*EXCERPT PROVIDED*:
== == ==
American fingerstyle guitarist (born 1952)

Jeff Linsky (born April 12, 1952) is an American musician, composer, and recording artist known for his polyphonic improvisational technique on the classical guitar. His 1992 album Solo, in particular, received critical attention for its orchestral approach to solo guitar improvisation. His recordings and performances have been discussed in numerous publications, including the Los Angeles Times, DownBeat, Guitar Player, Acoustic Guitar, Classical Guitar Magazine, Tribuna da Imprensa (Brazil), and Gendai Guitar (Japan). He has performed internationally throughout the Americas, Europe, Asia, and the South Pacific.

==Career==
Linsky began performing and recording at an early age, releasing his debut album Compositions in the early 1970s. While living in Hawaii from 1972 to 1988, he developed his fingerstyle approach and began performing at guitar festivals and concert venues. In 1978, he was featured at the Carmel Classic Guitar Festival, where his performance was recorded and released as Jeff Linsky In Concert.

By the 1980s and 1990s, Linsky established an international career as a solo artist and collaborator, performing throughout the Americas, Europe, Asia, and the South Pacific. His recordings for Concord Records, including Up Late, Angel’s Serenade, California, and Passport to the Heart, brought wider recognition. His composition “Monterey,” from Up Late, was used as a broadcast theme for the Monterey Jazz Festival on affiliated radio stations including KKJZ 88.1 FM (KJazz). He has also appeared as a guest guitarist on international recordings, including the Brazilian album Tudo que arde, cura by Sérgio Augusto, recorded in São Paulo. Linsky has also performed internationally as a ukulele artist, including a jazz ukulele tour of China supported by Ohana Ukuleles.
== == ==
*WORK INSTRUCTION*:
Duplicate the passage of the Jeff Linsky text exactly, from "By the 1980s" to "by Ohana Ukuleles.". The data that follows is separate material and has no connection to the text about Jeff Linsky.

*SUPPLIED RECORDS*:
== == ==
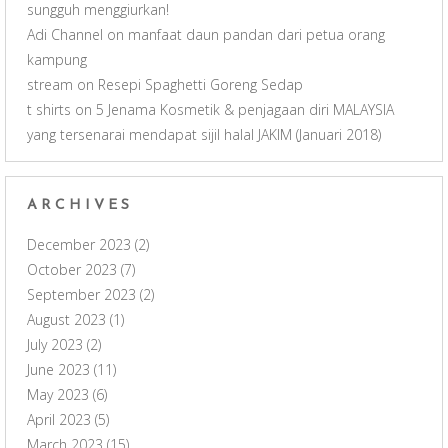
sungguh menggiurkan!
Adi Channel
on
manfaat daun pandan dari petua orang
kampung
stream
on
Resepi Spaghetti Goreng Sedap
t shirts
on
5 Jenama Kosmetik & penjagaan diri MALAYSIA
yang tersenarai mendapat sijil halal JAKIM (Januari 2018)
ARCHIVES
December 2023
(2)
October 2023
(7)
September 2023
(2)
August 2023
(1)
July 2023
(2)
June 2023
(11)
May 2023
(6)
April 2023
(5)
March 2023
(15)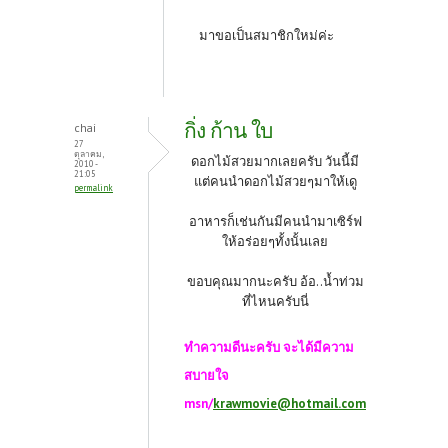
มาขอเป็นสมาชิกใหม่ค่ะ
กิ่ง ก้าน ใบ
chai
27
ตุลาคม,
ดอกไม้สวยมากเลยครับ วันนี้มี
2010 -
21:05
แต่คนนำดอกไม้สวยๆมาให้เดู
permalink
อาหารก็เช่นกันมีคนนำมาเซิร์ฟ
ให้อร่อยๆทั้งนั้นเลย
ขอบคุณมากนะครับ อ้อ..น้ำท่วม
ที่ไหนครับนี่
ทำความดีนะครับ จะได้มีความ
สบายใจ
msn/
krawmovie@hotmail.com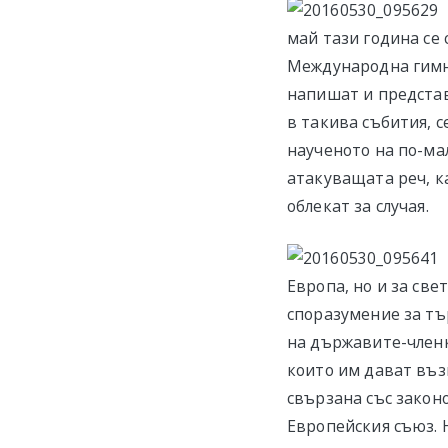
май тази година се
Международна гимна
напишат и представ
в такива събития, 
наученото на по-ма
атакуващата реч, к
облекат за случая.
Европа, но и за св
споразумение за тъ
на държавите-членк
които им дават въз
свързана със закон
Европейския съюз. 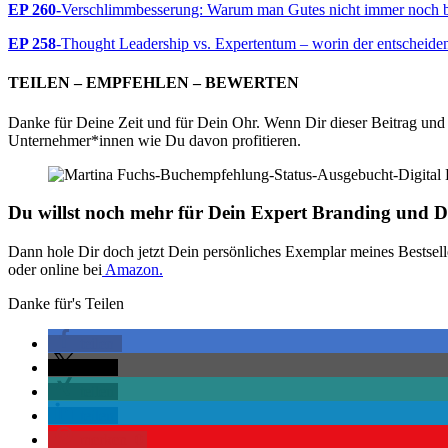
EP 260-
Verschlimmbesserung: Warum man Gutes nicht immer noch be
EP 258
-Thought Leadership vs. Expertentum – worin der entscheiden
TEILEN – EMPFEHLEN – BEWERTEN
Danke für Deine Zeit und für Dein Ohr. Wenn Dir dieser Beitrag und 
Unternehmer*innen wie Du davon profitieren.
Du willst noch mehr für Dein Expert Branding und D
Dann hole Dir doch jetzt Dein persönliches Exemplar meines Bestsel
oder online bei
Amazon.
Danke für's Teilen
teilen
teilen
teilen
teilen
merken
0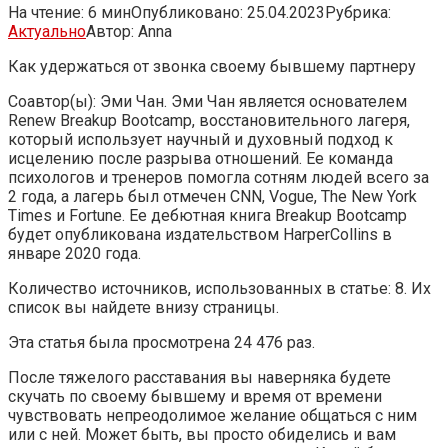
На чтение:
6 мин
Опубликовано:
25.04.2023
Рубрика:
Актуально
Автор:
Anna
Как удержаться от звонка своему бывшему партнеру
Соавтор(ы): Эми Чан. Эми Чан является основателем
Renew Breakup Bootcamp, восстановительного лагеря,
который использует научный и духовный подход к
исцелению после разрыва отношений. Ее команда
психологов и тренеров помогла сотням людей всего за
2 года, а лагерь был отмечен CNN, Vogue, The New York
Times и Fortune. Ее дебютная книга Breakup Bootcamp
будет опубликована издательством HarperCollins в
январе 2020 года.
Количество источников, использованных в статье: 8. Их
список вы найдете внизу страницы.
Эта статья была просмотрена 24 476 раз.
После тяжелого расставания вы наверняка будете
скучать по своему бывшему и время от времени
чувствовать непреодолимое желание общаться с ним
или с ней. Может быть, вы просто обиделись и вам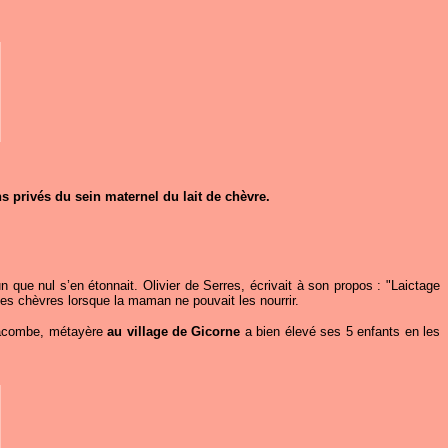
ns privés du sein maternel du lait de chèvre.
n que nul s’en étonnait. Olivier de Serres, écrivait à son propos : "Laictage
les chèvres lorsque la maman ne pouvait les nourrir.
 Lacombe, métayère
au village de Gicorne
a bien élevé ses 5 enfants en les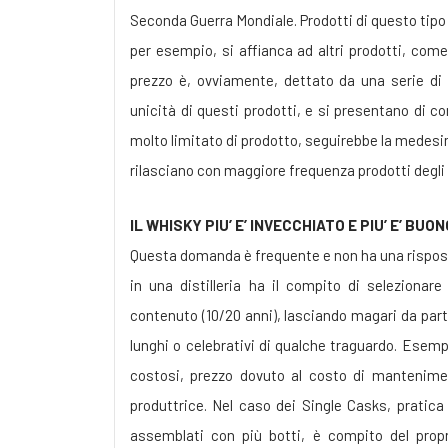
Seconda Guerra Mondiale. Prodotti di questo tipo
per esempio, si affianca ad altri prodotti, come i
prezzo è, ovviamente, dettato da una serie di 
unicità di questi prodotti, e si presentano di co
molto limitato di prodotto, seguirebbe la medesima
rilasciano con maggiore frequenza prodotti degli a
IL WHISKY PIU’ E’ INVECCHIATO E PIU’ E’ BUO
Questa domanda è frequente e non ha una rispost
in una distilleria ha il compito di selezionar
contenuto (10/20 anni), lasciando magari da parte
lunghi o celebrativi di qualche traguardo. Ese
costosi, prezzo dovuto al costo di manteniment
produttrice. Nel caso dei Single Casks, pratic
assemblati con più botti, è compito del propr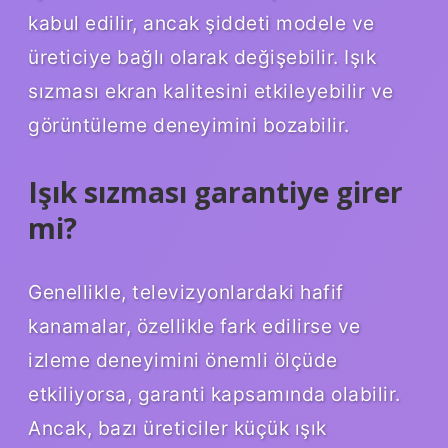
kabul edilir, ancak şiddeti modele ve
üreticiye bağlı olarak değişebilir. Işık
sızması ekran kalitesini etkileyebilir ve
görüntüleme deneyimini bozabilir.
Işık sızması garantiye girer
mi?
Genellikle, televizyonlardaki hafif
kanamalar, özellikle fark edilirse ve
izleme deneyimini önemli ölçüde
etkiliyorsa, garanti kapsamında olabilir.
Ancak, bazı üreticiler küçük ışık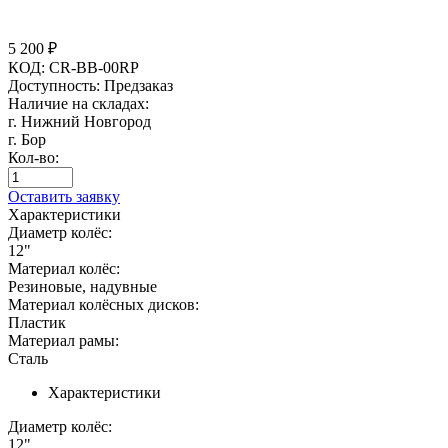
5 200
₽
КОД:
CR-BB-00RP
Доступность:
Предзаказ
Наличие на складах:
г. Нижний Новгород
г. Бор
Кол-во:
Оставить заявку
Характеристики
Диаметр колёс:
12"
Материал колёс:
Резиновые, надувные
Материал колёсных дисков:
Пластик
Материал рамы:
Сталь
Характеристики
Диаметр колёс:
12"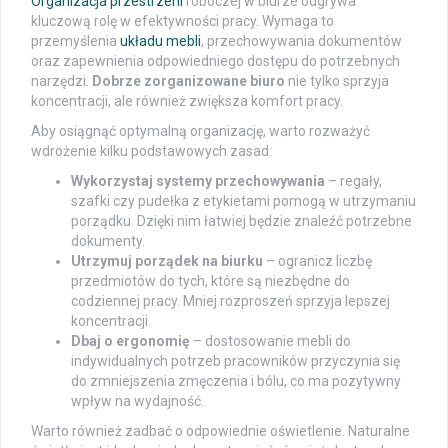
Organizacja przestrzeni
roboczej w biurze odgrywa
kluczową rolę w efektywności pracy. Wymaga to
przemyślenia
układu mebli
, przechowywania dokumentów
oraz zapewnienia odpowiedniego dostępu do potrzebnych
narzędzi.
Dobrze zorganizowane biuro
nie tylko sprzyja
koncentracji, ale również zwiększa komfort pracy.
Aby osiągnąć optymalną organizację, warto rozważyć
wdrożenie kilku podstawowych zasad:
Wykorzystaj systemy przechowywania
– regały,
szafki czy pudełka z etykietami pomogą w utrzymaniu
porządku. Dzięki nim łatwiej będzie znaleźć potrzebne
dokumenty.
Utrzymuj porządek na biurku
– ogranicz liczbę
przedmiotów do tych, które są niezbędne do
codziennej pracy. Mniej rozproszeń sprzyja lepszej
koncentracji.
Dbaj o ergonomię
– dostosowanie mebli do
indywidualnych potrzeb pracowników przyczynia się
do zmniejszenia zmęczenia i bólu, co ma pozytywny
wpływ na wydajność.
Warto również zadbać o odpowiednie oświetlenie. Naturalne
== == ==
*TASK RESPONSE*:
By the 1980s and 1990s, Linsky established an international career as a solo artist and collaborator, performing throughout the Americas, Europe, Asia, and the South Pacific. His recordings for Concord Records, including Up Late, Angel’s Serenade, California, and Passport to the Heart, brought wider recognition. His composition “Monterey,” from Up Late, was used as a broadcast theme for the Monterey Jazz Festival on affiliated radio stations including KKJZ 88.1 FM (KJazz). He has also appeared as a guest guitarist on international recordings, including the Brazilian album Tudo que arde, cura by Sérgio Augusto, recorded in São Paulo. Linsky has also performed internationally as a ukulele artist, including a jazz ukulele tour of China supported by Ohana Ukuleles.